Overfitting indicators in GPR model
13 views (last 30 days)
As I understand if the trainloss is greater than the testloss, the GPR model is overfitted. What are the other indicators which tell us that the model is overfitted and how we can prevent it or take corrective steps? Please help.
Kshittiz Bhardwaj on 10 Jul 2022
Hello Josh, I understand you want to know about some other indicators which tell us if the model is overfitted and the measures which can be taken to prevent it.
Some other indicators apart from loss are:
1) error: When error is less in training and more in test
2) accuracy: When accuracy is high in training and low in test
Measure which can be taken are:
Cross Validation: We can split our dataset into k groups (k-fold cross-validation). We let one of the groups to be the testing set (please see hold-out explanation) and the others as the training set, and repeat this process until each individual group has been used as the testing set (e.g., k repeats).

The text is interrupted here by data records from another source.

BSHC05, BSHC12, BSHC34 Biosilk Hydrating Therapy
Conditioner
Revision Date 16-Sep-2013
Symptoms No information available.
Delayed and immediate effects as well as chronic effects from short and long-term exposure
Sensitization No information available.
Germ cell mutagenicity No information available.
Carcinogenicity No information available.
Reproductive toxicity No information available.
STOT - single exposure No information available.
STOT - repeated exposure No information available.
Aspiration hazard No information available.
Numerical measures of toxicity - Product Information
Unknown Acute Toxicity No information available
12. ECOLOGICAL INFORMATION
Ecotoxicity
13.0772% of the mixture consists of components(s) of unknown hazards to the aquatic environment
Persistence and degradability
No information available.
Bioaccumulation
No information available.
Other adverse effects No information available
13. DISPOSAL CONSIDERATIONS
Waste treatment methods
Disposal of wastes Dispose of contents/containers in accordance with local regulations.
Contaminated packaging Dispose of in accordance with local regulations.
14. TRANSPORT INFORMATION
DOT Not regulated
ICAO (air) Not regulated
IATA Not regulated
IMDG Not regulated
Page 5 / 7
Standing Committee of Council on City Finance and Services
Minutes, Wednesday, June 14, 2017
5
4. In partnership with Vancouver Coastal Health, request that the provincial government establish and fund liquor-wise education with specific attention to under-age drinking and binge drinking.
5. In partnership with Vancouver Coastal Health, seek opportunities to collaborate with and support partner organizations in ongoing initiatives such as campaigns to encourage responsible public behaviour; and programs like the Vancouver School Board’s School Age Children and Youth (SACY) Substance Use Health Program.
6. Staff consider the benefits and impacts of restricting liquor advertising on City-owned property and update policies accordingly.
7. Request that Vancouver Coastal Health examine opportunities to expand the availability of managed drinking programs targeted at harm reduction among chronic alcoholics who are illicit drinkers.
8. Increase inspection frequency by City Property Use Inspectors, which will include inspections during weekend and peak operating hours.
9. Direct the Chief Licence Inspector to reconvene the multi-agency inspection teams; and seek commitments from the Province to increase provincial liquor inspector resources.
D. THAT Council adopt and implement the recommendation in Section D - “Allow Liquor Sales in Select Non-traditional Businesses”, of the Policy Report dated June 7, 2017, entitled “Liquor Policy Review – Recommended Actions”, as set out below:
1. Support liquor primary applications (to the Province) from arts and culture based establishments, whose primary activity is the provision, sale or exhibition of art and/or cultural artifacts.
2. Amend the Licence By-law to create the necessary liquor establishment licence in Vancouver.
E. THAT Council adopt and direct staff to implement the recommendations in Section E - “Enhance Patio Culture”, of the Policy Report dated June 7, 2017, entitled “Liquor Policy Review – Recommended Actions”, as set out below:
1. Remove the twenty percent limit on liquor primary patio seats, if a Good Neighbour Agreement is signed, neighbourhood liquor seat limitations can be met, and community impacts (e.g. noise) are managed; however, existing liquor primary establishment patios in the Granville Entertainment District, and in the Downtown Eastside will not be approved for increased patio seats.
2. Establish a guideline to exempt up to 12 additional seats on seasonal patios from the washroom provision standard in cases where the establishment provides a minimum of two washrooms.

Data Augmentation: A larger dataset would reduce overfitting. If we cannot gather more data and are constrained to the data we have in our current dataset, we can apply data augmentation to artificially increase the size of our dataset.
Feature Selection: If we have only a limited amount of training samples, each with a large number of features, we should only select the most important features for training so that our model doesn’t need to learn for so many features and eventually overfit.
There are a lot of other methods too and if you try and spend a little time on the internet I'm confident you can get a lot of relevant information.